But — brace yourself — SDoH is not the right focus! The focus should be on a concept that is not nearly as well known: Cost effectiveness of health (CEoH). Simply put, CEoH is the intersection of lower costs and better outcomes. Achieving it involves minimizing costs associated with delivering optimal health outcomes and identifying spending that is appropriate to realize such outcomes. While SDoH is a crucial element in achieving CEoH, it is still only a contributing factor. And unmet SDoH needs are seemingly endless. If you dwell on SDoH rather than the end result — i.e., reducing the total cost of care on a per-member-per-month basis — then you may wind up channeling resources to initiatives that, though well-intentioned, do not move the needle on achieving CEoH goals.  

A subset of SDoH known as health-related social needs (HRSN) is helpful in this regard. HRSN refers to social and economic needs that affect people’s ability to maintain their health and well-being. Examples include housing instability, food insecurity, employment, personal safety, lack of transportation and affordable utilities. HRSN is a present- and future-focused concept, in contrast to SDoH, which include factors that may have affected people’s health going back to birth and even before they were born.  

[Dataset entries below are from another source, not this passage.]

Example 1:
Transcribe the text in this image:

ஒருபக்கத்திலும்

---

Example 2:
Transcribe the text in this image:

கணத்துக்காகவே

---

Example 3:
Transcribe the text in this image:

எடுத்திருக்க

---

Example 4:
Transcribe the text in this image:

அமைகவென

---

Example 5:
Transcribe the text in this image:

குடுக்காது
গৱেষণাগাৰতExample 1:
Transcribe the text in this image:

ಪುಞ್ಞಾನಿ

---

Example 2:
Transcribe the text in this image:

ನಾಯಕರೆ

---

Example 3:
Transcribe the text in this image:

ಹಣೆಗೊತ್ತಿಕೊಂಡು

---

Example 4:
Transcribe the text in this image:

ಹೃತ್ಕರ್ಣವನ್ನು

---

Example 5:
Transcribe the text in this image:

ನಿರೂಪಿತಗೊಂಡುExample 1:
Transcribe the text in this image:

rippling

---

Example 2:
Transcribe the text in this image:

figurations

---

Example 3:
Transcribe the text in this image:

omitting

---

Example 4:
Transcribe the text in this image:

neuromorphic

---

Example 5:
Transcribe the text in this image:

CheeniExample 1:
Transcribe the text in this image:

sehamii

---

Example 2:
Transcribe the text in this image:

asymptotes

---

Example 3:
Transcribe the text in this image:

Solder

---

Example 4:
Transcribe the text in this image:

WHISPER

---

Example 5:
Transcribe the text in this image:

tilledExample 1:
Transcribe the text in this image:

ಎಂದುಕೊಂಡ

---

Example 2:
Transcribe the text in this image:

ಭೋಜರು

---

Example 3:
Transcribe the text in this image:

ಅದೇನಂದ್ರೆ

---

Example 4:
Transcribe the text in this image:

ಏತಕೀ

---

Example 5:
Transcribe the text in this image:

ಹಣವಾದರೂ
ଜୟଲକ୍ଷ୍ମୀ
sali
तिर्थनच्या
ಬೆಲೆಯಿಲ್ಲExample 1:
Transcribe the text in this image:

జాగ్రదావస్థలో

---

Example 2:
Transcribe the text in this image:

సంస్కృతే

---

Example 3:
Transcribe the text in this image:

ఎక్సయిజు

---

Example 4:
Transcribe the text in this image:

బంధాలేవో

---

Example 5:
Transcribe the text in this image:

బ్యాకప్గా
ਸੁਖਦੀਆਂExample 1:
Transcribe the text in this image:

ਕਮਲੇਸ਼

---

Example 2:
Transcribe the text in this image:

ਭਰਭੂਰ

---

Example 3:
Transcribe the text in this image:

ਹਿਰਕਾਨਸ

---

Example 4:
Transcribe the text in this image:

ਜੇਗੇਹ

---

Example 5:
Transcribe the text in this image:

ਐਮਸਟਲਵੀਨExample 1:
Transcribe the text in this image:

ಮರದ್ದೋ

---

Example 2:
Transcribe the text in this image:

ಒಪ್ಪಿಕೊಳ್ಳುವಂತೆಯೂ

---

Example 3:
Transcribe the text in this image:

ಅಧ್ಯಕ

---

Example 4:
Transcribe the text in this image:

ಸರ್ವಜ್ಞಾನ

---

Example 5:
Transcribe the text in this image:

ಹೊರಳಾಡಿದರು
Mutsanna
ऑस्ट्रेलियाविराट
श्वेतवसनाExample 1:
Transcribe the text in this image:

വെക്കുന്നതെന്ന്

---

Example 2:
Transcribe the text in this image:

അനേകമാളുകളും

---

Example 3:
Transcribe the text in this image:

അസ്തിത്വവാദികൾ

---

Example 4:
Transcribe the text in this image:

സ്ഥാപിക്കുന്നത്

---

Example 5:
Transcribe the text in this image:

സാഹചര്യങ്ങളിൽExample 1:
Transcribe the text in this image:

It takes courage to reimagine what you do and to expand your focus from healthcare to health, specifically to CEoH. But I believe that healthcare finance professionals are up to this reframing challenge. The deep-pocketed tech giants that are investing in healthcare — and health — certainly are. And the market is changing rapidly.  

As healthcare transformation expert Zeev Neuwirth, MD, has said, there’s nothing futuristic about this. The future is already here.